The task:
Copy the records below exactly, from the line containing "Transelectrica: Sistemul Energetic Național" through the last line, and leave out every picture.

Dataset entries
*** Begin section ***

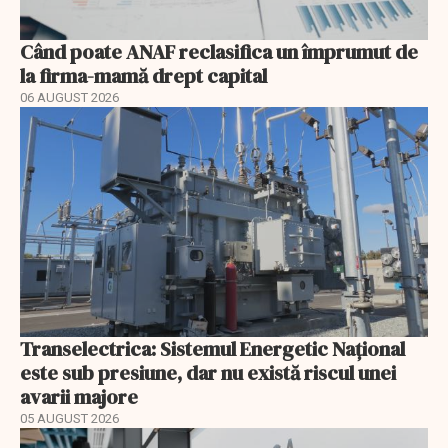
Când poate ANAF reclasifica un împrumut de
la firma-mamă drept capital
06 AUGUST 2026
Transelectrica: Sistemul Energetic Național
este sub presiune, dar nu există riscul unei
avarii majore
05 AUGUST 2026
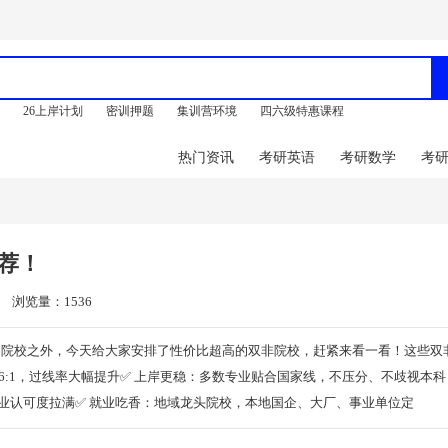
训
26上岸计划
密训押题
集训营环境
四六级特惠课程
热门资讯
考研英语
考研数学
考
荐！
浏览量：1536
11院校之外，今天给大家安排了性价比超高的双非院校，赶紧来看一看！这些双
1-6:1，过线率大幅提升✅ 上岸更稳：多数专业贴合国家线，不压分、不歧视本
行业认可度拉满✅ 就业吃香：地域龙头院校，本地国企、大厂、事业单位定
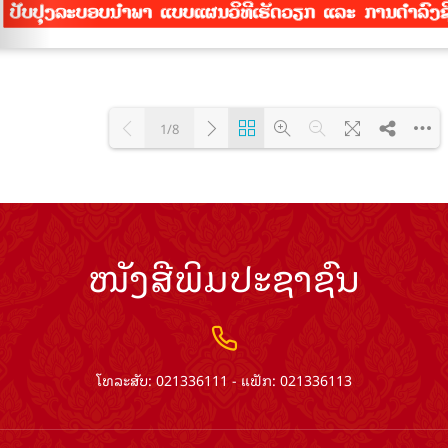
1/8
Loading PDF 100% ...
ໜັງສືພິມປະຊາຊົນ
ໂທລະສັບ: 021336111 - ແຟັກ: 021336113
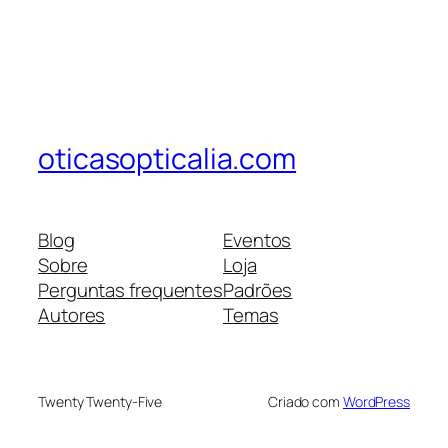
oticasopticalia.com
Blog
Eventos
Sobre
Loja
Perguntas frequentes
Padrões
Autores
Temas
Twenty Twenty-Five
Criado com
WordPress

*** End section ***

Answer for the task:
Transelectrica: Sistemul Energetic Național
este sub presiune, dar nu există riscul unei
avarii majore
05 AUGUST 2026
训
26上岸计划
密训押题
集训营环境
四六级特惠课程
热门资讯
考研英语
考研数学
考
荐！
浏览量：1536
11院校之外，今天给大家安排了性价比超高的双非院校，赶紧来看一看！这些双
1-6:1，过线率大幅提升✅ 上岸更稳：多数专业贴合国家线，不压分、不歧视本
行业认可度拉满✅ 就业吃香：地域龙头院校，本地国企、大厂、事业单位定
1/8
Loading PDF 100% ...
ໜັງສືພິມປະຊາຊົນ
ໂທລະສັບ: 021336111 - ແຟັກ: 021336113
oticasopticalia.com
Blog
Eventos
Sobre
Loja
Perguntas frequentes
Padrões
Autores
Temas
Twenty Twenty-Five
Criado com
WordPress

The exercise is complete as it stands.